Each MIDI port or other hardware that can receive or transmit MIDI data is a Type A device. A Type A device is supported by one Type A driver, but a Type A driver can support any number of Type A devices. The Type A devices belong to the Type A driver. This means that if a card has two MIDI ports, and one driver is used to support both ports, that driver will belong to two hardware nodes.

The hardware class is used to represent Type A devices. In order for a Type A device to be recognized by RTMIDI, its Type A driver must register the device with RTMIDI. For each device registered, an instance of the hardware class is created.

A hardware node communicates with the Type A driver via inter-device-driver communication, or IDC calls. These are simple far (16:16) calls made from one driver to another, and the calling convention is defined by the drivers. (Inter-device-driver communication is described in detail in the Physical Device Driver Reference.)

The MIDI bytes from any messages that are sent to the hardware node are immediately transmitted to the Type A driver, and any data sent from the driver to RTMIDI is packaged into compound messages and forwarded.

When a hardware node is enabled, it tells the corresponding driver to open. This usually means attaching the IRQ and initializing the hardware.

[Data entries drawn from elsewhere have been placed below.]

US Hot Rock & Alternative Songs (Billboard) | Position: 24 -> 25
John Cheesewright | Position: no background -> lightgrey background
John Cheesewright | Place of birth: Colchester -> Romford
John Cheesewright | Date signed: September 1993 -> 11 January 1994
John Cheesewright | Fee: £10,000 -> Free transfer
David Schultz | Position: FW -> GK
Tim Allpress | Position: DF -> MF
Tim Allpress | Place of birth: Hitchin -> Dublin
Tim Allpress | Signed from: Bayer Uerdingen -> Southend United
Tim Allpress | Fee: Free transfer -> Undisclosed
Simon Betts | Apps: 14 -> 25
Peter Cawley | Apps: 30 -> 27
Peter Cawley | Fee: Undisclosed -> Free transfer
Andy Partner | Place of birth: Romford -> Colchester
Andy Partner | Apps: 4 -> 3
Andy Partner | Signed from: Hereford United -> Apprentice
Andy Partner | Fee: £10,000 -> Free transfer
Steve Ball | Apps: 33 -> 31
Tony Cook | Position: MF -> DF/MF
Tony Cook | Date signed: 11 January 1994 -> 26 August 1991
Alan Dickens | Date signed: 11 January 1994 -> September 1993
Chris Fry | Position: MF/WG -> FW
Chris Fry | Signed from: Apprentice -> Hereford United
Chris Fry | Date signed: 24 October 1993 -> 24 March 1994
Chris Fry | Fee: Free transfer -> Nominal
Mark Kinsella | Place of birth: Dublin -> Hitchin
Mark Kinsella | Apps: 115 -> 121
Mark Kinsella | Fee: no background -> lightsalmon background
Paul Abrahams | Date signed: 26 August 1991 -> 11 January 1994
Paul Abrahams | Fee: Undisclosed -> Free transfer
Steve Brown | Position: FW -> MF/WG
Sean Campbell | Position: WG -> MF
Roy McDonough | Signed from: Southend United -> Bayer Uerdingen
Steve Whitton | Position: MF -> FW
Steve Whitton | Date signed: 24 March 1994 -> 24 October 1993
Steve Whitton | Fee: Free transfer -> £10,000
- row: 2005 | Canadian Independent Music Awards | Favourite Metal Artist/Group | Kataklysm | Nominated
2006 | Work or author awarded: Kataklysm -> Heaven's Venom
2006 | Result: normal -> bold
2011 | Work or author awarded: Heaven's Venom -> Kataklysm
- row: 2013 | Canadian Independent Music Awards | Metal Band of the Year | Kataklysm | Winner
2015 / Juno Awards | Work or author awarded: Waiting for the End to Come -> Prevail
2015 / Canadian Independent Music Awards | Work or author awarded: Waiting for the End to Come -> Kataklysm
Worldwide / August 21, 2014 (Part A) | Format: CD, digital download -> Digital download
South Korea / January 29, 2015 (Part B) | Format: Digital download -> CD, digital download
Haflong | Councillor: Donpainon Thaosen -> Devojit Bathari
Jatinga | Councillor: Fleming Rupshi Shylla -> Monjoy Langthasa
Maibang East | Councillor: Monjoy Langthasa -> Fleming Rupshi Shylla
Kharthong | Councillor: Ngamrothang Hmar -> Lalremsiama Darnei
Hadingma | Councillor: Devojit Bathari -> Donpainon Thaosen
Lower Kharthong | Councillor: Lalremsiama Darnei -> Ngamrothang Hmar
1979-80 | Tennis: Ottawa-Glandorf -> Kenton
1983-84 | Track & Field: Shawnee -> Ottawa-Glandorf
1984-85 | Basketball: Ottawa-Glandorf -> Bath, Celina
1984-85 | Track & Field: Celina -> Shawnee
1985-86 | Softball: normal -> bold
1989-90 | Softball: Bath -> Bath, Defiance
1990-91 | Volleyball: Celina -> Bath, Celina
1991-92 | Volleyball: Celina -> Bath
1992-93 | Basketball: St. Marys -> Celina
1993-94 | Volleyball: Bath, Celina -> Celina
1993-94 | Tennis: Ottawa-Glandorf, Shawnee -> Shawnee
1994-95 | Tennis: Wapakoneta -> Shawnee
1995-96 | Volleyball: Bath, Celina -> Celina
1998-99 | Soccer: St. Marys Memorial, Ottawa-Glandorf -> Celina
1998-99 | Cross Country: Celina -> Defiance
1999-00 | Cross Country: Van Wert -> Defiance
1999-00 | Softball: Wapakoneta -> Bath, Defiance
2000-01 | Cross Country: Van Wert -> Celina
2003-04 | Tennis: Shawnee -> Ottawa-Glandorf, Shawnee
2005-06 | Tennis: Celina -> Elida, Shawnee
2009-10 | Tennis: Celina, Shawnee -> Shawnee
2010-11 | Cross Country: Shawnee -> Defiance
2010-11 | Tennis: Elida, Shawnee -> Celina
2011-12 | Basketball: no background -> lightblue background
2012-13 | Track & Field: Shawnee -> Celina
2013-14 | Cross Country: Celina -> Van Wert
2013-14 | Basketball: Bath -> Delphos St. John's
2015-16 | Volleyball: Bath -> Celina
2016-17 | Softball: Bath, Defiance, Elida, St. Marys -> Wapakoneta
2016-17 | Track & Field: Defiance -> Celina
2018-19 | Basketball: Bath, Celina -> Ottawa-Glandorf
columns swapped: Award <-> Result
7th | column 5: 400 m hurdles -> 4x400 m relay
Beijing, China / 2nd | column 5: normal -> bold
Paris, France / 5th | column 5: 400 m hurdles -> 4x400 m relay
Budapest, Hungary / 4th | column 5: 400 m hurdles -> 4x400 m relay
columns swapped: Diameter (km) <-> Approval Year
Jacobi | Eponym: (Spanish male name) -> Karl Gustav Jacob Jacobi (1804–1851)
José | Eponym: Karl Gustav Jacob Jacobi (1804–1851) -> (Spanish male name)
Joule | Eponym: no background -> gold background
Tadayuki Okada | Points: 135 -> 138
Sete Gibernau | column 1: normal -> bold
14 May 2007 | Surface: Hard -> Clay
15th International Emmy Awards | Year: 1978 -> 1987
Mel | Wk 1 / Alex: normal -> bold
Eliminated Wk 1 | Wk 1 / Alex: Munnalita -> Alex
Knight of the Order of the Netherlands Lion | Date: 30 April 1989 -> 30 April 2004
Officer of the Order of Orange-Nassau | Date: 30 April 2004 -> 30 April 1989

RTMIDI supports the concept of instance names. During Type A registration, the Type A driver tells RTMIDI what the name of the Type A device is. This is typically more descriptive than the eight-byte name stored in the Type A driver's device header. For instance, the MPU-401 driver's device name is "MPU401$", but its instance name is "MPU-401 #1 (I/O=0330, IRQ=05)". If the name already exists, an error is returned, and the driver can either pick another name and try again, or fail to load.